"Hard" or "conflicted" partings of ways between pastors and congregations have been steeply on the rise. Statistics from a Christian Reformed Church (CRC) database tracking ministers bear this out. One strong indicator of this trend is found in the number of Church Order (CO) Article 17 separations. In the years between 2000 and 2009 there were 135 of them on the record. The decade before that, 1990 to 1999, about 40 were registered; and between 1980 and 1989, only 23. The first decade in our entire history where there is a significant number,1970-79, there were 12. Between 2010 and December 2014, there were another 75, making it likely we will reach 150 in the current decade between 2010 and 2019. I've attached two graphs below depicting these statistics. The data has not been carefully scrutinized, but it is unquestionable indicative of a trend towards more "Fires."
There are various reasons for this rise in difficult separations and I want to start exploring them in a general way. It feels important, and even urgent, that we begin to understand this trend, this symptom of a problem in the body, and maybe that exploration will lead to correctives.
I very deliberately say "explore this in a general way" because this is a subject with a lot of pain and trauma behind the numbers. The stats are simply a numerical depiction of the potential for much congregational pain and puzzlement, and pastor and family trauma. If you want to correspond with me about 'your story' you can find my email and contact me that way. Our stories are very important, but this is not the place for us to be too specific. Yet it is the stories that give me the information, ideas, and theories I hope to share here in this discussion and in a separate blog.

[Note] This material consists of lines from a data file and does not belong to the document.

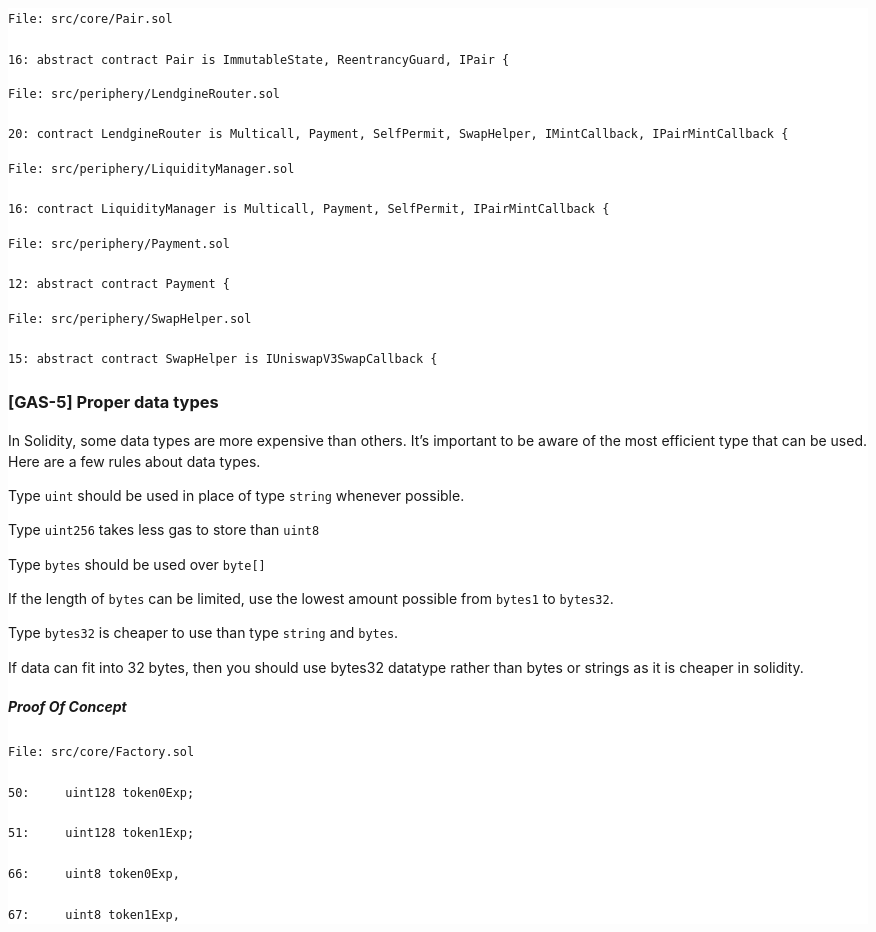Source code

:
 ```solidity
File: src/core/Pair.sol

16: abstract contract Pair is ImmutableState, ReentrancyGuard, IPair {

```

```solidity
File: src/periphery/LendgineRouter.sol

20: contract LendgineRouter is Multicall, Payment, SelfPermit, SwapHelper, IMintCallback, IPairMintCallback {

```

```solidity
File: src/periphery/LiquidityManager.sol

16: contract LiquidityManager is Multicall, Payment, SelfPermit, IPairMintCallback {

```

```solidity
File: src/periphery/Payment.sol

12: abstract contract Payment {

```

```solidity
File: src/periphery/SwapHelper.sol

15: abstract contract SwapHelper is IUniswapV3SwapCallback {

```

### [GAS-5] Proper data types

In Solidity, some data types are more expensive than others. It’s important to be aware of the most efficient type that can be used. Here are a few rules about data types.

Type `uint` should be used in place of type `string` whenever possible.

Type `uint256` takes less gas to store than `uint8`

Type `bytes` should be used over `byte[]`

If the length of `bytes` can be limited, use the lowest amount possible from `bytes1` to `bytes32`.

Type `bytes32` is cheaper to use than type `string` and `bytes`.

If data can fit into 32 bytes, then you should use bytes32 datatype rather than bytes or strings as it is cheaper in solidity.

##### **Proof Of Concept**

```solidity
File: src/core/Factory.sol

50:     uint128 token0Exp;

51:     uint128 token1Exp;

66:     uint8 token0Exp,

67:     uint8 token1Exp,

```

As a Specialized Transitional Minister (STM), I am often part of what you could think of as a cleanup and restoration crew after such a "hard" parting has occurred. We often come in after there has been a "fire" of some sort. It is not all we do, we could be the equivalent of various kinds of coaches, but we more often arrive on the scene when there is a pile of ashes after a "firing." We do what we can to help with fire damage repair and restoration. I am playing with the word "fire" deliberately, not to call each situation the firing of a pastor, but because that analogy helps me think about solutions.
Decades ago, when house fires were on the increase, someone had the idea of creating a detector that looked for key indicators of fire being present, in order to raise an alarm when there was danger. I wonder if we can devise something similar for churches. So the question that's smoldering (yes, that was on purpose) in the back of my mind is: Are there measurable pre-indicators of a potential "fire" in a congregation?
- What does the congregational equivalent of smoke look like? (Click on the words to be brought to my explanation)
- What is the congregational equivalent of increasing 'heat'? and,
- What is the congregational equivalent of oxygen depletion or carbon monoxide buildup?
- What would you say is evidence of each of those? How could it be measured?